**DATA RECORDS:**
————————
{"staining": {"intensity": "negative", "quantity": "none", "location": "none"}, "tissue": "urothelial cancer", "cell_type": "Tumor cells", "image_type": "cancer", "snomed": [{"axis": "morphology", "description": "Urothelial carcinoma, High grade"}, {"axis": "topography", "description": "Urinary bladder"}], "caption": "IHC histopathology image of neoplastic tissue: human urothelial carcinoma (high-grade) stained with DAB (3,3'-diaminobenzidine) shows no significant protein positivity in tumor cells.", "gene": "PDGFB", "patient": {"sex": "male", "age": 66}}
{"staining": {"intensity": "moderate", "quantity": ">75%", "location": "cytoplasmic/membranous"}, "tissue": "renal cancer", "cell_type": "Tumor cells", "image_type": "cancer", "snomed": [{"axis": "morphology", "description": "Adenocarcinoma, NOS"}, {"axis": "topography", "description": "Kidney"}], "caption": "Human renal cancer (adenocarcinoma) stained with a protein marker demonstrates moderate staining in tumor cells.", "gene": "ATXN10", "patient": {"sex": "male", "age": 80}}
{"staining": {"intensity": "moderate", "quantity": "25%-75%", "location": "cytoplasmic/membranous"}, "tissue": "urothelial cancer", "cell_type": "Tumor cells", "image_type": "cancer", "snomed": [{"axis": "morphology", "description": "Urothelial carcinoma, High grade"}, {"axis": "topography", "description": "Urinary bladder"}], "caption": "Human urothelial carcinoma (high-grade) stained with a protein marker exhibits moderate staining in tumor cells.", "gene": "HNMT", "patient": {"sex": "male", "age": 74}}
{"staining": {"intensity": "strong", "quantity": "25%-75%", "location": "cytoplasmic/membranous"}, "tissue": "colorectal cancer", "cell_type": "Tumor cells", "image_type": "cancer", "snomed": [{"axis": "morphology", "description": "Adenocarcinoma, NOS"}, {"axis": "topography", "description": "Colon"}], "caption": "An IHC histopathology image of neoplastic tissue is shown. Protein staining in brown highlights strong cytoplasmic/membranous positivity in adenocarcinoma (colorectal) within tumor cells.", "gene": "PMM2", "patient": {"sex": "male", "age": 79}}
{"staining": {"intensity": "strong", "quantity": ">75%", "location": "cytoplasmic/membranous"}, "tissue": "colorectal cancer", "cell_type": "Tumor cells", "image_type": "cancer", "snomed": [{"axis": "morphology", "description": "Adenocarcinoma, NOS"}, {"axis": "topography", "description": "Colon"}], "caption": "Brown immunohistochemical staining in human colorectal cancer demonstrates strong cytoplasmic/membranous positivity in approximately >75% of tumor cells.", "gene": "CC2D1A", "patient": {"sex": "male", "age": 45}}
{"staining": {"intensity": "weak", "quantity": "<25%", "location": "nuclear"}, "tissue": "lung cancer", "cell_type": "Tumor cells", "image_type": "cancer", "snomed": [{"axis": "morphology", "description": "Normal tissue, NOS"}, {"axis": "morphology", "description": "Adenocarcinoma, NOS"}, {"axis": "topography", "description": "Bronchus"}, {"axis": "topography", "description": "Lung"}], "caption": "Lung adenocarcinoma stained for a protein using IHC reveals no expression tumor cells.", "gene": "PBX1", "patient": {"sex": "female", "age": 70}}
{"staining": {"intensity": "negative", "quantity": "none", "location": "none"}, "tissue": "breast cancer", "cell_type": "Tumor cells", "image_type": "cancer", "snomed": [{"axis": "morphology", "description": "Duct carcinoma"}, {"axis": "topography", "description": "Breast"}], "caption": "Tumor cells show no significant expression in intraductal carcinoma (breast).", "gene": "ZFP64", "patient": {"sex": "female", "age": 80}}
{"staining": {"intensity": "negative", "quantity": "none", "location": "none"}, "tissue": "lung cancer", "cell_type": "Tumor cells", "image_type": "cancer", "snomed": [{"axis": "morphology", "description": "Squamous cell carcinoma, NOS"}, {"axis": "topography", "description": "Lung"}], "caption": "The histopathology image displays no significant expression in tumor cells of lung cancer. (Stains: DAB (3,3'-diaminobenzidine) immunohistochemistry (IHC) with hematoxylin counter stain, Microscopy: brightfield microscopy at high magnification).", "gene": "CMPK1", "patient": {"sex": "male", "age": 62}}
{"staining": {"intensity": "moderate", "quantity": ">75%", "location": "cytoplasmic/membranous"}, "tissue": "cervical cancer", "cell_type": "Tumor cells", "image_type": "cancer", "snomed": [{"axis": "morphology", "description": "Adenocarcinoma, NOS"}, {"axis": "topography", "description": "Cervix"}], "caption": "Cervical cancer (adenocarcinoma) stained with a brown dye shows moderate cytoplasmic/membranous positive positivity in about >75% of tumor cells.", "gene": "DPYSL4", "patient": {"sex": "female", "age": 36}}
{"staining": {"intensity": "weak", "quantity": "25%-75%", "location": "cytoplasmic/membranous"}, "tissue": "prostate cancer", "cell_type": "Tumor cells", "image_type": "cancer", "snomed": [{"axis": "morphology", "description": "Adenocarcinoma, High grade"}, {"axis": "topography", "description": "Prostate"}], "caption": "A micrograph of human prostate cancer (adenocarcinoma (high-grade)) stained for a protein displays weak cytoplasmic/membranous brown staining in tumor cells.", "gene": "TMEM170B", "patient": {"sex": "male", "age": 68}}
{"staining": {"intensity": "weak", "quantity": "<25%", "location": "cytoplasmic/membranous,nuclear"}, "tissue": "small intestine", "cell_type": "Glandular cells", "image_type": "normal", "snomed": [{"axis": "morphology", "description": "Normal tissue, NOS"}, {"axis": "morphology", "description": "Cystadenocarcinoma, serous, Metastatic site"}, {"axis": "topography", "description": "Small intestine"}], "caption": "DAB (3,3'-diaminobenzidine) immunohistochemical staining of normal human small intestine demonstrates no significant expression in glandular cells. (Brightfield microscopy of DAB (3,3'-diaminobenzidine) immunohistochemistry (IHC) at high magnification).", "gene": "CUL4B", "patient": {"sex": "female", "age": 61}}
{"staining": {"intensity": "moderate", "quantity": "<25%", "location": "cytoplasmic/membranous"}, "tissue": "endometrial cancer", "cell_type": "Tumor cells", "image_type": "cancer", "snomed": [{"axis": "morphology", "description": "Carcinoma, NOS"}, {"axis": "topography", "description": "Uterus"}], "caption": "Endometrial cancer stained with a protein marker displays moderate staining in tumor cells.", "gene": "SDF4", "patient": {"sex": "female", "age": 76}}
————————
**WORK TO COMPLETE:** Restate all of the material exactly.

**EXERCISE SOLUTION:**
{"staining": {"intensity": "negative", "quantity": "none", "location": "none"}, "tissue": "urothelial cancer", "cell_type": "Tumor cells", "image_type": "cancer", "snomed": [{"axis": "morphology", "description": "Urothelial carcinoma, High grade"}, {"axis": "topography", "description": "Urinary bladder"}], "caption": "IHC histopathology image of neoplastic tissue: human urothelial carcinoma (high-grade) stained with DAB (3,3'-diaminobenzidine) shows no significant protein positivity in tumor cells.", "gene": "PDGFB", "patient": {"sex": "male", "age": 66}}
{"staining": {"intensity": "moderate", "quantity": ">75%", "location": "cytoplasmic/membranous"}, "tissue": "renal cancer", "cell_type": "Tumor cells", "image_type": "cancer", "snomed": [{"axis": "morphology", "description": "Adenocarcinoma, NOS"}, {"axis": "topography", "description": "Kidney"}], "caption": "Human renal cancer (adenocarcinoma) stained with a protein marker demonstrates moderate staining in tumor cells.", "gene": "ATXN10", "patient": {"sex": "male", "age": 80}}
{"staining": {"intensity": "moderate", "quantity": "25%-75%", "location": "cytoplasmic/membranous"}, "tissue": "urothelial cancer", "cell_type": "Tumor cells", "image_type": "cancer", "snomed": [{"axis": "morphology", "description": "Urothelial carcinoma, High grade"}, {"axis": "topography", "description": "Urinary bladder"}], "caption": "Human urothelial carcinoma (high-grade) stained with a protein marker exhibits moderate staining in tumor cells.", "gene": "HNMT", "patient": {"sex": "male", "age": 74}}
{"staining": {"intensity": "strong", "quantity": "25%-75%", "location": "cytoplasmic/membranous"}, "tissue": "colorectal cancer", "cell_type": "Tumor cells", "image_type": "cancer", "snomed": [{"axis": "morphology", "description": "Adenocarcinoma, NOS"}, {"axis": "topography", "description": "Colon"}], "caption": "An IHC histopathology image of neoplastic tissue is shown. Protein staining in brown highlights strong cytoplasmic/membranous positivity in adenocarcinoma (colorectal) within tumor cells.", "gene": "PMM2", "patient": {"sex": "male", "age": 79}}
{"staining": {"intensity": "strong", "quantity": ">75%", "location": "cytoplasmic/membranous"}, "tissue": "colorectal cancer", "cell_type": "Tumor cells", "image_type": "cancer", "snomed": [{"axis": "morphology", "description": "Adenocarcinoma, NOS"}, {"axis": "topography", "description": "Colon"}], "caption": "Brown immunohistochemical staining in human colorectal cancer demonstrates strong cytoplasmic/membranous positivity in approximately >75% of tumor cells.", "gene": "CC2D1A", "patient": {"sex": "male", "age": 45}}
{"staining": {"intensity": "weak", "quantity": "<25%", "location": "nuclear"}, "tissue": "lung cancer", "cell_type": "Tumor cells", "image_type": "cancer", "snomed": [{"axis": "morphology", "description": "Normal tissue, NOS"}, {"axis": "morphology", "description": "Adenocarcinoma, NOS"}, {"axis": "topography", "description": "Bronchus"}, {"axis": "topography", "description": "Lung"}], "caption": "Lung adenocarcinoma stained for a protein using IHC reveals no expression tumor cells.", "gene": "PBX1", "patient": {"sex": "female", "age": 70}}
{"staining": {"intensity": "negative", "quantity": "none", "location": "none"}, "tissue": "breast cancer", "cell_type": "Tumor cells", "image_type": "cancer", "snomed": [{"axis": "morphology", "description": "Duct carcinoma"}, {"axis": "topography", "description": "Breast"}], "caption": "Tumor cells show no significant expression in intraductal carcinoma (breast).", "gene": "ZFP64", "patient": {"sex": "female", "age": 80}}
{"staining": {"intensity": "negative", "quantity": "none", "location": "none"}, "tissue": "lung cancer", "cell_type": "Tumor cells", "image_type": "cancer", "snomed": [{"axis": "morphology", "description": "Squamous cell carcinoma, NOS"}, {"axis": "topography", "description": "Lung"}], "caption": "The histopathology image displays no significant expression in tumor cells of lung cancer. (Stains: DAB (3,3'-diaminobenzidine) immunohistochemistry (IHC) with hematoxylin counter stain, Microscopy: brightfield microscopy at high magnification).", "gene": "CMPK1", "patient": {"sex": "male", "age": 62}}
{"staining": {"intensity": "moderate", "quantity": ">75%", "location": "cytoplasmic/membranous"}, "tissue": "cervical cancer", "cell_type": "Tumor cells", "image_type": "cancer", "snomed": [{"axis": "morphology", "description": "Adenocarcinoma, NOS"}, {"axis": "topography", "description": "Cervix"}], "caption": "Cervical cancer (adenocarcinoma) stained with a brown dye shows moderate cytoplasmic/membranous positive positivity in about >75% of tumor cells.", "gene": "DPYSL4", "patient": {"sex": "female", "age": 36}}
{"staining": {"intensity": "weak", "quantity": "25%-75%", "location": "cytoplasmic/membranous"}, "tissue": "prostate cancer", "cell_type": "Tumor cells", "image_type": "cancer", "snomed": [{"axis": "morphology", "description": "Adenocarcinoma, High grade"}, {"axis": "topography", "description": "Prostate"}], "caption": "A micrograph of human prostate cancer (adenocarcinoma (high-grade)) stained for a protein displays weak cytoplasmic/membranous brown staining in tumor cells.", "gene": "TMEM170B", "patient": {"sex": "male", "age": 68}}
{"staining": {"intensity": "weak", "quantity": "<25%", "location": "cytoplasmic/membranous,nuclear"}, "tissue": "small intestine", "cell_type": "Glandular cells", "image_type": "normal", "snomed": [{"axis": "morphology", "description": "Normal tissue, NOS"}, {"axis": "morphology", "description": "Cystadenocarcinoma, serous, Metastatic site"}, {"axis": "topography", "description": "Small intestine"}], "caption": "DAB (3,3'-diaminobenzidine) immunohistochemical staining of normal human small intestine demonstrates no significant expression in glandular cells. (Brightfield microscopy of DAB (3,3'-diaminobenzidine) immunohistochemistry (IHC) at high magnification).", "gene": "CUL4B", "patient": {"sex": "female", "age": 61}}
{"staining": {"intensity": "moderate", "quantity": "<25%", "location": "cytoplasmic/membranous"}, "tissue": "endometrial cancer", "cell_type": "Tumor cells", "image_type": "cancer", "snomed": [{"axis": "morphology", "description": "Carcinoma, NOS"}, {"axis": "topography", "description": "Uterus"}], "caption": "Endometrial cancer stained with a protein marker displays moderate staining in tumor cells.", "gene": "SDF4", "patient": {"sex": "female", "age": 76}}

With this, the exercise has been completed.